### ABOUT THIS TASK
How many lines in the listing below include the word "wrong"? Answer with the number and nothing else.

### DATA SUPPLIED
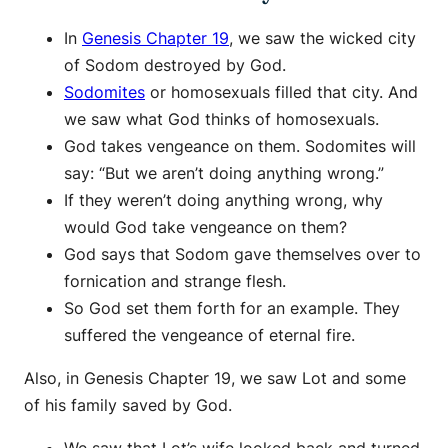
In
Genesis Chapter 19
, we saw the wicked city
of Sodom destroyed by God.
Sodomites
or homosexuals filled that city. And
we saw what God thinks of homosexuals.
God takes vengeance on them. Sodomites will
say: “But we aren’t doing anything wrong.”
If they weren’t doing anything wrong, why
would God take vengeance on them?
God says that Sodom gave themselves over to
fornication and strange flesh.
So God set them forth for an example. They
suffered the vengeance of eternal fire.
Also, in Genesis Chapter 19, we saw Lot and some
of his family saved by God.
We saw that Lot’s wife looked back and turned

### SOLUTION FOR THIS PROBLEM
2